• **REQUEST**
From the records below, extract only the lines running from the line with "Evolution 2 Bleu..." to the line with "probablemente a motivos", both lines included, reproducing them exactly.

• **DATA TO PROCESS**
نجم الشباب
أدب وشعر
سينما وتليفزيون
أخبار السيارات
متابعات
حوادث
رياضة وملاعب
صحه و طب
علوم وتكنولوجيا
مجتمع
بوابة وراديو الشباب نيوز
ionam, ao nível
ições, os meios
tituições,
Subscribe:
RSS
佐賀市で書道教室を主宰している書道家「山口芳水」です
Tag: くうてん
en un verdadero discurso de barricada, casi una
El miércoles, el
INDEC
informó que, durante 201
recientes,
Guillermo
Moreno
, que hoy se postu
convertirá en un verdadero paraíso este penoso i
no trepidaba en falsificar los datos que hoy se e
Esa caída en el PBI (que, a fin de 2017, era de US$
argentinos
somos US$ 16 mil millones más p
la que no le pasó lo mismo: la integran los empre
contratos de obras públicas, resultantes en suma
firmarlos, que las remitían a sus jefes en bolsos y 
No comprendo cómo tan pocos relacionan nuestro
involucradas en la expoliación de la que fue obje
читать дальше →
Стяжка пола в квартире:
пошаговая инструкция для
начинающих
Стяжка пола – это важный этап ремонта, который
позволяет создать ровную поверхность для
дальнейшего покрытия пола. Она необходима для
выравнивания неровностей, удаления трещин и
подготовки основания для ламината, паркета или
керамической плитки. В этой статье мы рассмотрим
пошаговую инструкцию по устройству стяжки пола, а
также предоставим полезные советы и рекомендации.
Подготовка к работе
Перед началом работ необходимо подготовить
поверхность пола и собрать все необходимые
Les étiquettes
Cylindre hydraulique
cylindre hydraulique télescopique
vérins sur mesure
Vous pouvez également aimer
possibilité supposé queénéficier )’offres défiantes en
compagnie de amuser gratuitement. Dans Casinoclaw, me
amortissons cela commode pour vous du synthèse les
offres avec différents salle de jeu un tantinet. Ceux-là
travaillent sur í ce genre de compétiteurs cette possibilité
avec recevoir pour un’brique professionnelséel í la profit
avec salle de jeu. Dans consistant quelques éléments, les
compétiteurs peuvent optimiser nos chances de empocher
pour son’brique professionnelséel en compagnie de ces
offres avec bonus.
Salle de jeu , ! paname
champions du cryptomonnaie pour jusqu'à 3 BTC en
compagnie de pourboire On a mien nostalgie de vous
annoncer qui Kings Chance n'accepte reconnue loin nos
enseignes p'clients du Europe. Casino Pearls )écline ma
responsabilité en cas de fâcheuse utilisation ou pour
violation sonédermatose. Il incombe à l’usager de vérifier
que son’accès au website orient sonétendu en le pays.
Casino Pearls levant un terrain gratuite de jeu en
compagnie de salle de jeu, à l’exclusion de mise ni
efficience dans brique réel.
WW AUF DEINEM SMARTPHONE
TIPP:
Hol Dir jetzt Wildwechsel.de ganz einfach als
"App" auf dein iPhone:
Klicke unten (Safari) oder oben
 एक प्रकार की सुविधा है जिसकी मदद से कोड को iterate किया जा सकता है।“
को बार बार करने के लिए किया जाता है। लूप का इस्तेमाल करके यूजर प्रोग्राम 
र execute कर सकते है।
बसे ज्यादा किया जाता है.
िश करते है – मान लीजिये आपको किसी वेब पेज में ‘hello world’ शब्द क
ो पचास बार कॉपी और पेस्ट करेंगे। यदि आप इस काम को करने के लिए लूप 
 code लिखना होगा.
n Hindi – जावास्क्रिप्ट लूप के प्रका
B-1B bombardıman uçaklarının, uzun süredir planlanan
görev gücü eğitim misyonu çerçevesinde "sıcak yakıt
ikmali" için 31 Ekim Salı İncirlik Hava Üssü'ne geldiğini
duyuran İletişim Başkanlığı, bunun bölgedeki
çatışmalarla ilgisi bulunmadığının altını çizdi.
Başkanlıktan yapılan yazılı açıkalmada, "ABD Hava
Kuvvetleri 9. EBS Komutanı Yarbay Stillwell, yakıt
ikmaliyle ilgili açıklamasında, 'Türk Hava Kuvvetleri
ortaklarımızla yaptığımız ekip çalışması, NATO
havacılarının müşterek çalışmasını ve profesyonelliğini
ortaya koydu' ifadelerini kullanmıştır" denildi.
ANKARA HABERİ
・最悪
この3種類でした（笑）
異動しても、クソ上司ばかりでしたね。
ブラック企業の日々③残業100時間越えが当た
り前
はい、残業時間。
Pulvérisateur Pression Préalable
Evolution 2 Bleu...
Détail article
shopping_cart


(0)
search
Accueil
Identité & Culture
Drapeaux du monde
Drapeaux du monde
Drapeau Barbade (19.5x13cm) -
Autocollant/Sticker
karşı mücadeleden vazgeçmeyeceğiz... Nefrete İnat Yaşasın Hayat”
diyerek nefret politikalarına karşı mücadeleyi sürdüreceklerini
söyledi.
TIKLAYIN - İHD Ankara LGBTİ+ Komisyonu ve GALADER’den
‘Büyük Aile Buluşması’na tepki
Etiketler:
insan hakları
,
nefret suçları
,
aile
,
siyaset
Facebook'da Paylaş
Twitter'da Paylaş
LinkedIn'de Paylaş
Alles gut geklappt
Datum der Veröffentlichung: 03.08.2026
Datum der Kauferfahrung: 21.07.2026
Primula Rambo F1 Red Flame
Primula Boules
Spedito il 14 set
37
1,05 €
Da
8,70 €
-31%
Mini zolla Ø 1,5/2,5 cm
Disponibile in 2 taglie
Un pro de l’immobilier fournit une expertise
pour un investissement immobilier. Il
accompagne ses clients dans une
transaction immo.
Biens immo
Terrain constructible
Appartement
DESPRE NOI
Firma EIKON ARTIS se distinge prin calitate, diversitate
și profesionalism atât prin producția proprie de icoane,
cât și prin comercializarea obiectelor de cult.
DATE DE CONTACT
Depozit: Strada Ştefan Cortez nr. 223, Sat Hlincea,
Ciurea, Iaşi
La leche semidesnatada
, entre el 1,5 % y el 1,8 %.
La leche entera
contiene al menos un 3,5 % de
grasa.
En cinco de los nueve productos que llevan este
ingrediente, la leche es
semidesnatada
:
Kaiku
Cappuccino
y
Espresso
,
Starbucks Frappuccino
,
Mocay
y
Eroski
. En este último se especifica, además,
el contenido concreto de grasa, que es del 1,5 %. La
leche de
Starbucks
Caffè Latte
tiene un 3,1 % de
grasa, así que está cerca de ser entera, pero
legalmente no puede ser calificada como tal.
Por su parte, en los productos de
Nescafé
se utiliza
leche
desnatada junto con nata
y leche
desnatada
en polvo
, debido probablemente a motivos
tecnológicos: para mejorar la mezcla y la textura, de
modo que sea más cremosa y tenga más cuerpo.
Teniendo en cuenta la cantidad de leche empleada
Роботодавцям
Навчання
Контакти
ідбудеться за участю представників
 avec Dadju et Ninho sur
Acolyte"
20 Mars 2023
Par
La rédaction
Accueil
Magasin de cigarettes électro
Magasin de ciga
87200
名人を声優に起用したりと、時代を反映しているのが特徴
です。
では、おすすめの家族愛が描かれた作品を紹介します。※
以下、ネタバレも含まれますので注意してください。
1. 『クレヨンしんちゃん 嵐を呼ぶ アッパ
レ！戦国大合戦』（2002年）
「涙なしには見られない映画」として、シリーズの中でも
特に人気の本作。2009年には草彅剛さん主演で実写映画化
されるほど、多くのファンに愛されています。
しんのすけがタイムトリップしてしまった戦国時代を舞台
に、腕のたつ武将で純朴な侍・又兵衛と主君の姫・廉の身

• **TASK ANSWER**
Evolution 2 Bleu...
Détail article
shopping_cart


(0)
search
Accueil
Identité & Culture
Drapeaux du monde
Drapeaux du monde
Drapeau Barbade (19.5x13cm) -
Autocollant/Sticker
karşı mücadeleden vazgeçmeyeceğiz... Nefrete İnat Yaşasın Hayat”
diyerek nefret politikalarına karşı mücadeleyi sürdüreceklerini
söyledi.
TIKLAYIN - İHD Ankara LGBTİ+ Komisyonu ve GALADER’den
‘Büyük Aile Buluşması’na tepki
Etiketler:
insan hakları
,
nefret suçları
,
aile
,
siyaset
Facebook'da Paylaş
Twitter'da Paylaş
LinkedIn'de Paylaş
Alles gut geklappt
Datum der Veröffentlichung: 03.08.2026
Datum der Kauferfahrung: 21.07.2026
Primula Rambo F1 Red Flame
Primula Boules
Spedito il 14 set
37
1,05 €
Da
8,70 €
-31%
Mini zolla Ø 1,5/2,5 cm
Disponibile in 2 taglie
Un pro de l’immobilier fournit une expertise
pour un investissement immobilier. Il
accompagne ses clients dans une
transaction immo.
Biens immo
Terrain constructible
Appartement
DESPRE NOI
Firma EIKON ARTIS se distinge prin calitate, diversitate
și profesionalism atât prin producția proprie de icoane,
cât și prin comercializarea obiectelor de cult.
DATE DE CONTACT
Depozit: Strada Ştefan Cortez nr. 223, Sat Hlincea,
Ciurea, Iaşi
La leche semidesnatada
, entre el 1,5 % y el 1,8 %.
La leche entera
contiene al menos un 3,5 % de
grasa.
En cinco de los nueve productos que llevan este
ingrediente, la leche es
semidesnatada
:
Kaiku
Cappuccino
y
Espresso
,
Starbucks Frappuccino
,
Mocay
y
Eroski
. En este último se especifica, además,
el contenido concreto de grasa, que es del 1,5 %. La
leche de
Starbucks
Caffè Latte
tiene un 3,1 % de
grasa, así que está cerca de ser entera, pero
legalmente no puede ser calificada como tal.
Por su parte, en los productos de
Nescafé
se utiliza
leche
desnatada junto con nata
y leche
desnatada
en polvo
, debido probablemente a motivos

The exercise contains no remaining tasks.